Helik writes: Hello mam, I am in an awkward situation, my parents want me to draw more like other artists , for an ex. Live sketching , still life , real sketches , etc and they don’t even care bout my style, my father was with me but as other people converted his mind that my style isn’t the need , the need is of what other artists normally do.. but I m an artists with different interest of style like drawing more themed , feminine ,character designs , concept art. And I will go to an animation college, but I don’t know what is my style career and will it come under animation or fine arts… please clear my dilemma… and you are my soo huge inspiration that 2-3 days ago , I had a dream where you were my art teacher!!
This is a hard one to answer because there are SO many different factors to consider.
First I’m going to talk about your specific situation then shift to a more generalized answer. For you, you are still quite young. Right now I wouldn’t worry so much about style, but learn how to do EVERYTHING you can! It sounds like your dad wants you to draw more realistically. I suggest you start working on that now because if you can master realism, it’s going to allow you to have even more control over your stylized work! Learning human anatomy is important no matter the style you’re interested in. The more you know, the more you learn to do, the more freedom you have in your own style in the end. Being great at realism does not mean that you have to paint realistically all the time. What a lot of people don’t realize is that Picasso was absolutely amazing at realism. Yep, the guy who painted cubism was also a master of realism.
Artist Aaron Blaise, you may know him for his work on little things like Disney’s Lion King and many MANY others. We are talking about the best of the best when it comes to animation. He has animated SO many amazing things…but he doesn’t just draw stylized cartoony things. He does it all. He has to know how to draw more realistically so that he can apply that knowledge to his stylized animations. He regularly paints and draws realistic wildlife and portraits. This guys work is amazing no matter what he does. As someone interested in animation, I really think this should be your goal.
This means you should take your dad’s advice and start working on live sketching, still life, and realistic things in addition to what you enjoy most.
The second part of this is more for fine artists. I’ve seen artists ask in art groups “what is popular to paint” or “what style sells best”. I don’t recommend painting for what sells. Every style sells, that just comes down to marketing skills. I recommend painting what you love. Your passion will show in your own work. If you are painting something that does not interest you, you won’t improve NEARLY as fast as you will if you’re drawing things you love.
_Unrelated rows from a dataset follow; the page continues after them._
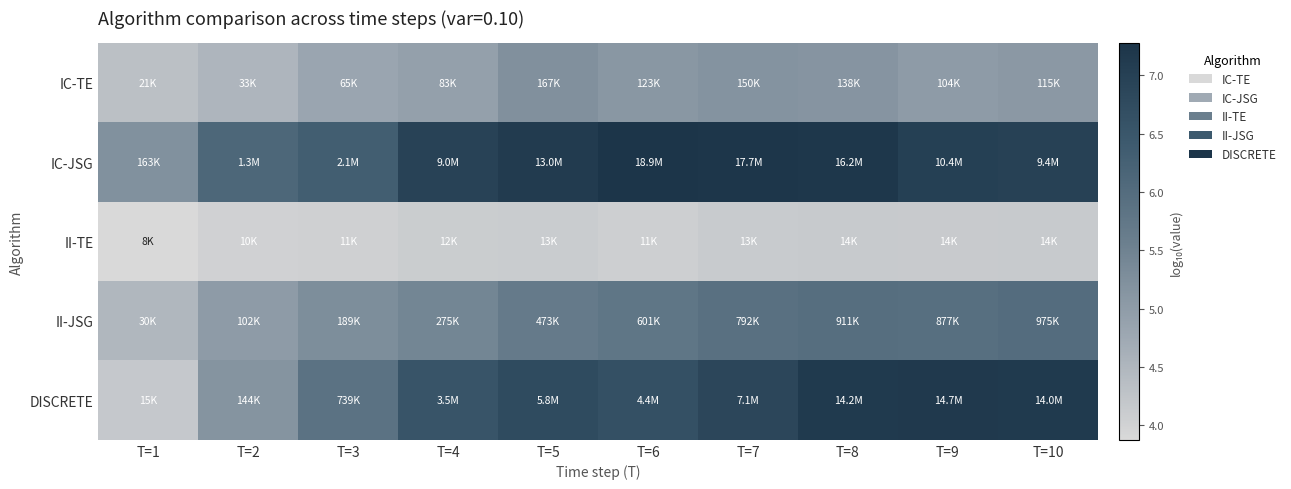

Between T=2 and T=4, which is larger?

T=4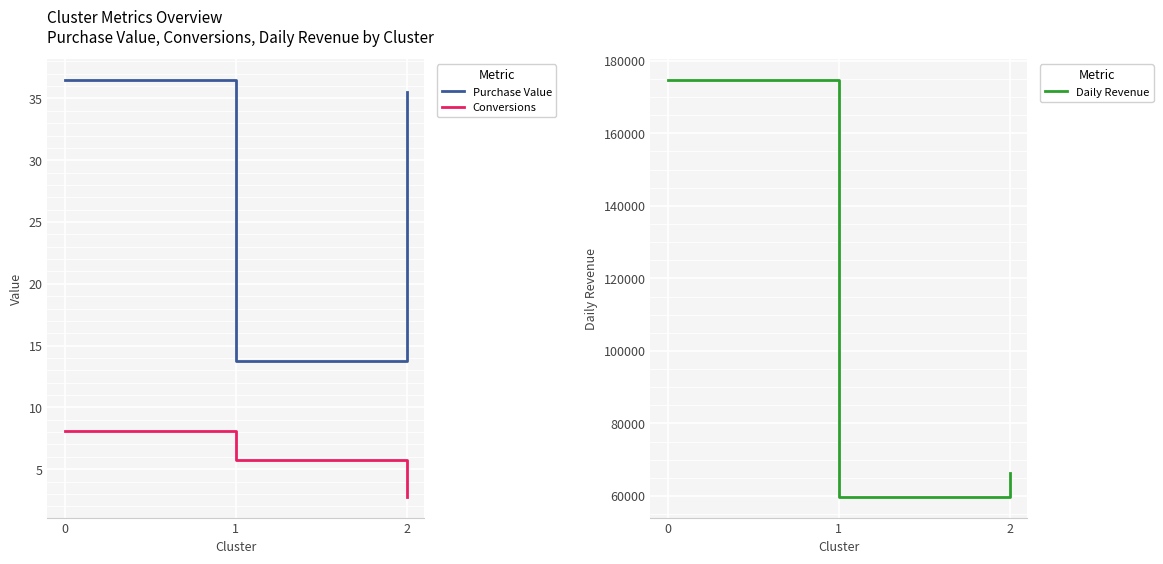

What is the difference between the highest and lowest values at 2?

66457.5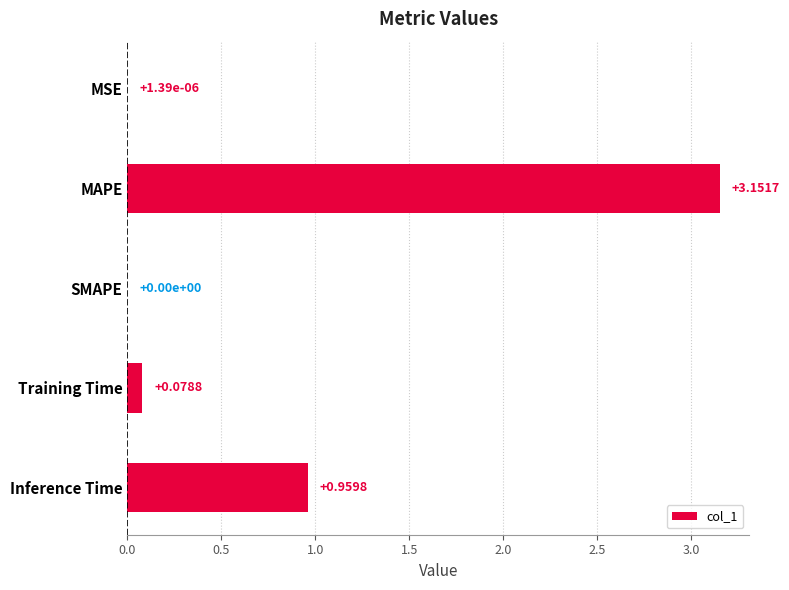

At which label is the value closest to 1?

Inference Time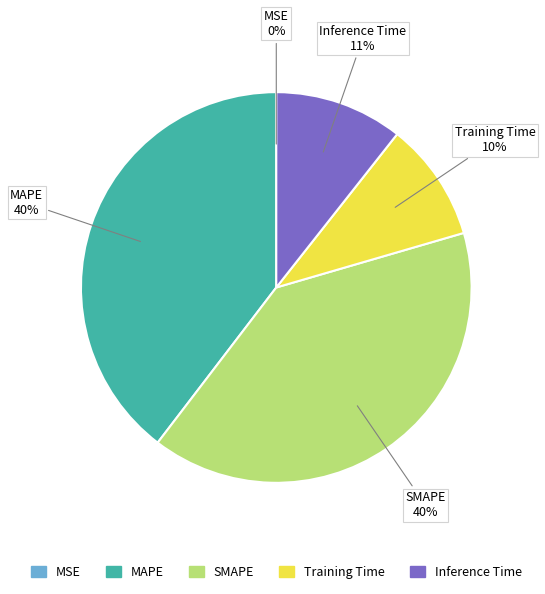

The Inference Time slice represents 1% of the pie. True or false?

False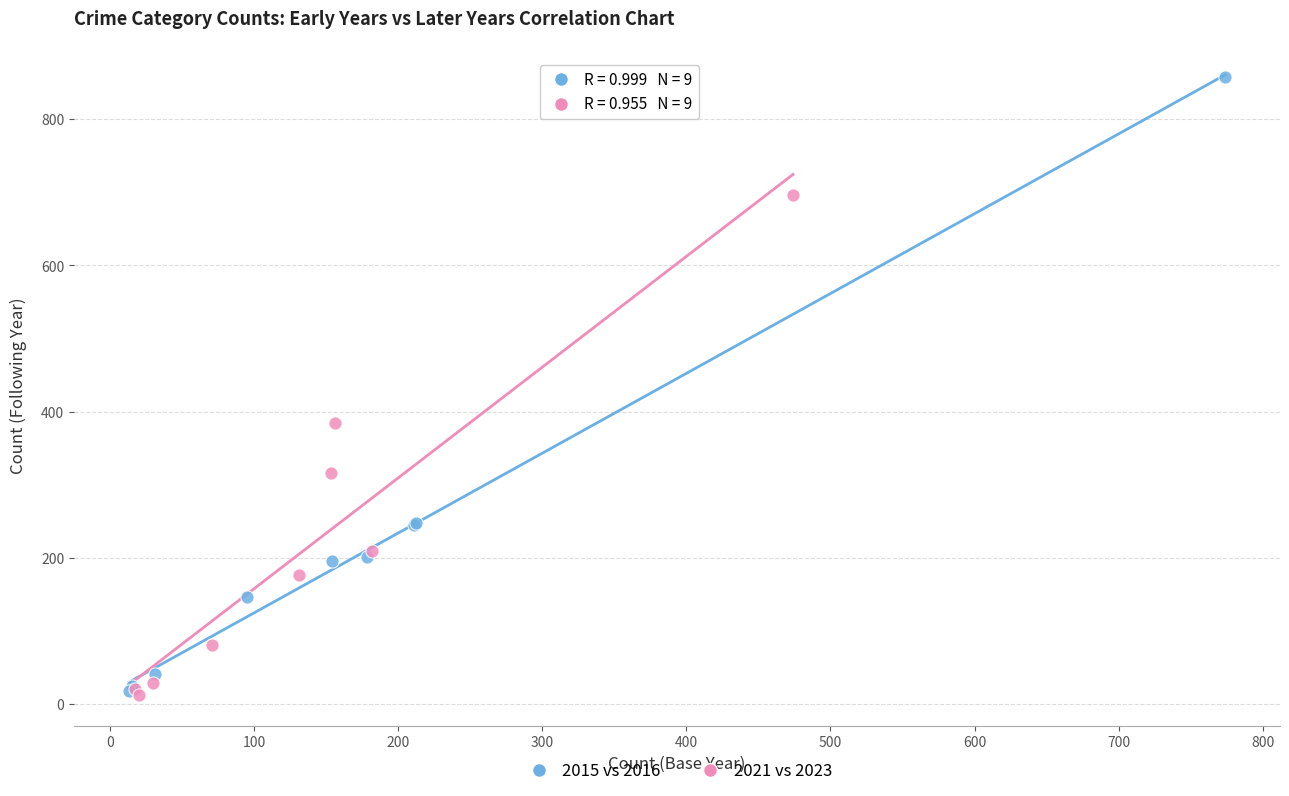

Which series reaches the maximum Y coordinate?

2015 vs 2016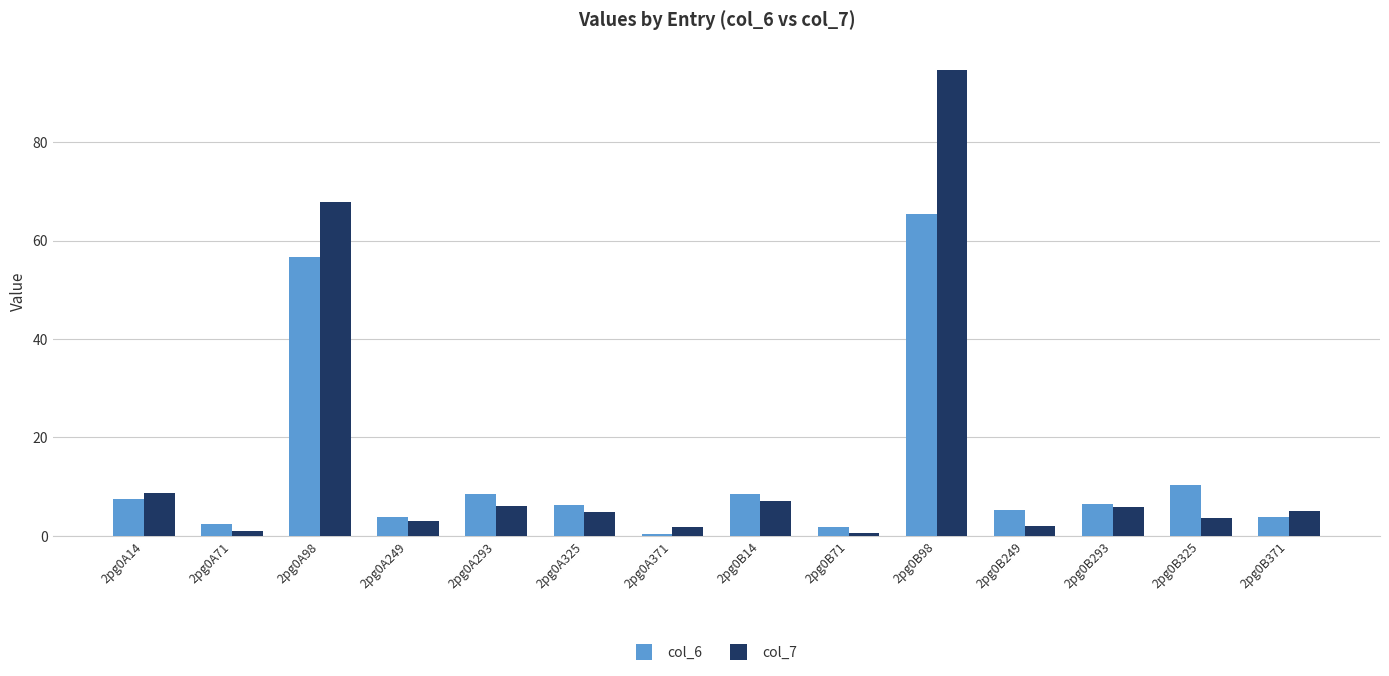

What is the label of the 2nd bar from the left?

2pg0A71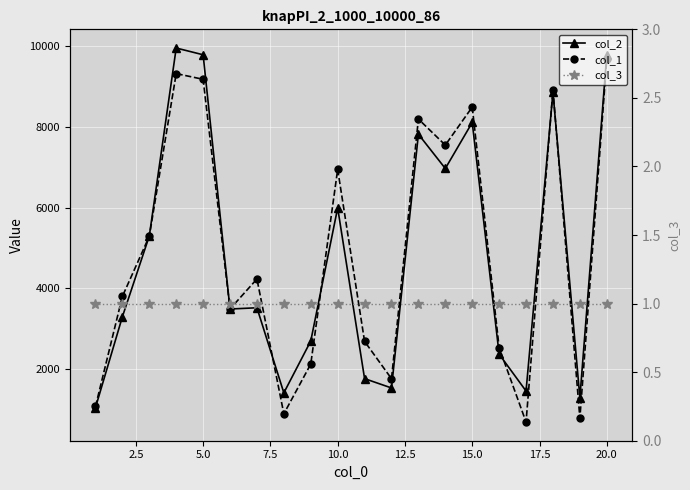

The col_3 series shows 1 at 15.0. True or false?

False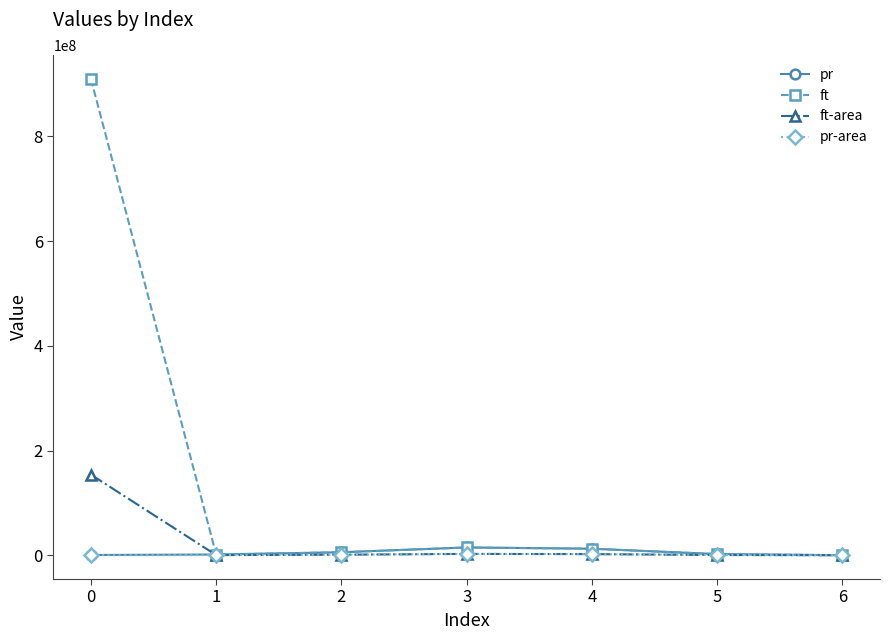

The value of ft at 0 is 909902824.0. True or false?

True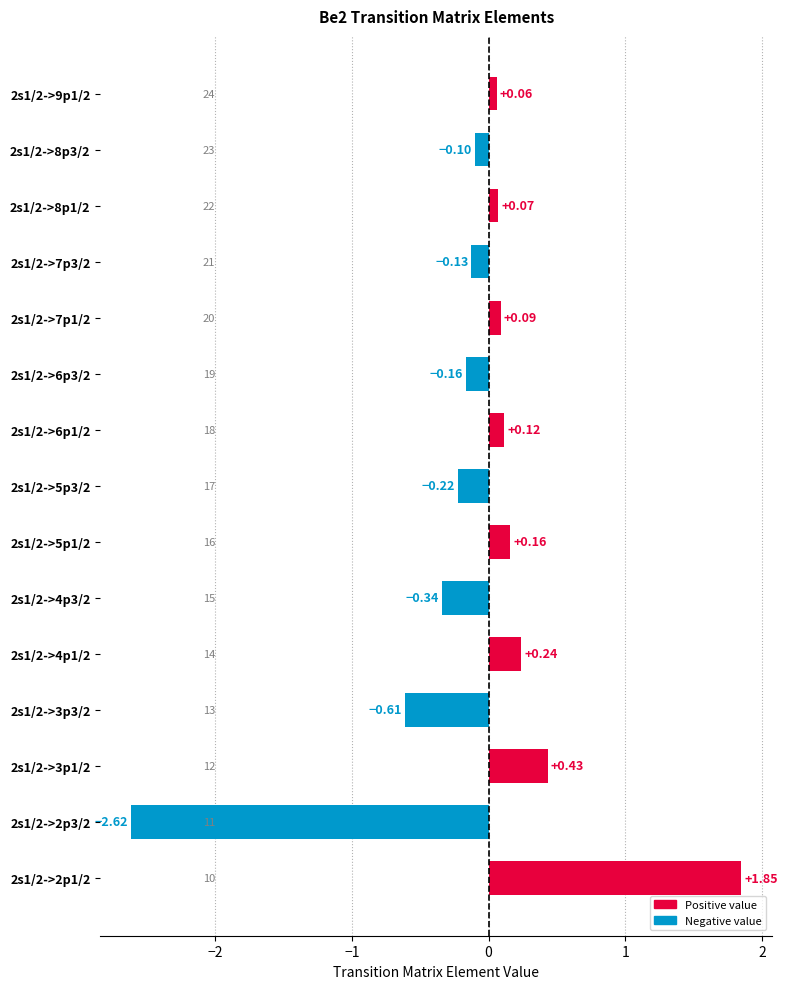

What is the change in value from 2s1/2->3p1/2 to 2s1/2->8p3/2?

-0.5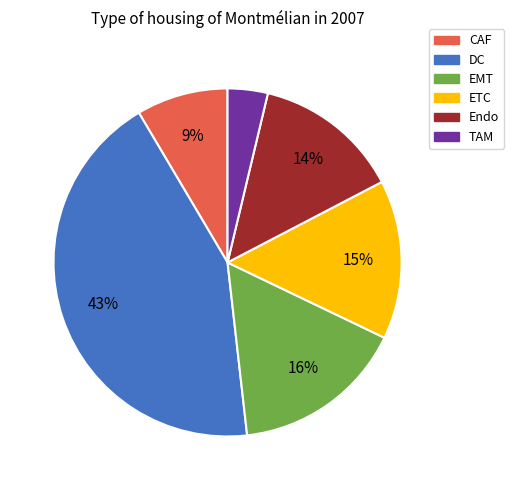

How many slices are in this pie chart?

6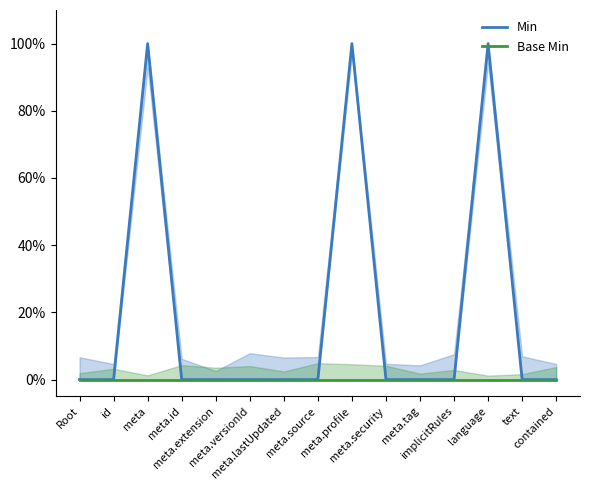

True or false: Base Min and Min intersect in this chart.

False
I think we will all get advice from well-meaning friends throughout our career about painting what they perceive as being more “popular”. When painting a surreal landscape I had a friend suggest that the painting would probably have sold in a heartbeat if I had not included the surreal portions, that I should just paint simple landscapes. That painting sold just fine in my surreal style when I was finished. I had another friend when talking about my wildlife work tell me that I should stick to just super realistic. She felt the way I include my patterned backgrounds or elements like bubbles were gimmicky and I would sell more without them. These comments weren’t intended to be rude by any means. She was projecting what she likes and assumed that that is what everyone else would want to buy too.
What people don’t realize is that painting a style or subject that is super popular means you’re one artist in a crowd of hundreds of thousands. How are you going to stand out if you’re not creating your own style? Being different is important! We don’t need to sell our painting to everyone. We don’t need to make everyone happy. We just need to find the right audience, the right buyer for our unique art. Being different is a good thing in this field!!
That said, you should still master your technique. You should still aim to always improve. Don’t get lazy and think “meh, this is just my style” and not make every effort to improve your skills because of the style excuse. That doesn’t mean you need to paint the same subjects as everyone else, but you should aim to improve your actual technique to what other professionals do. That may mean color mixing, blending, contrast, design balance. A unique style should not be an excuse to be lazy in technique!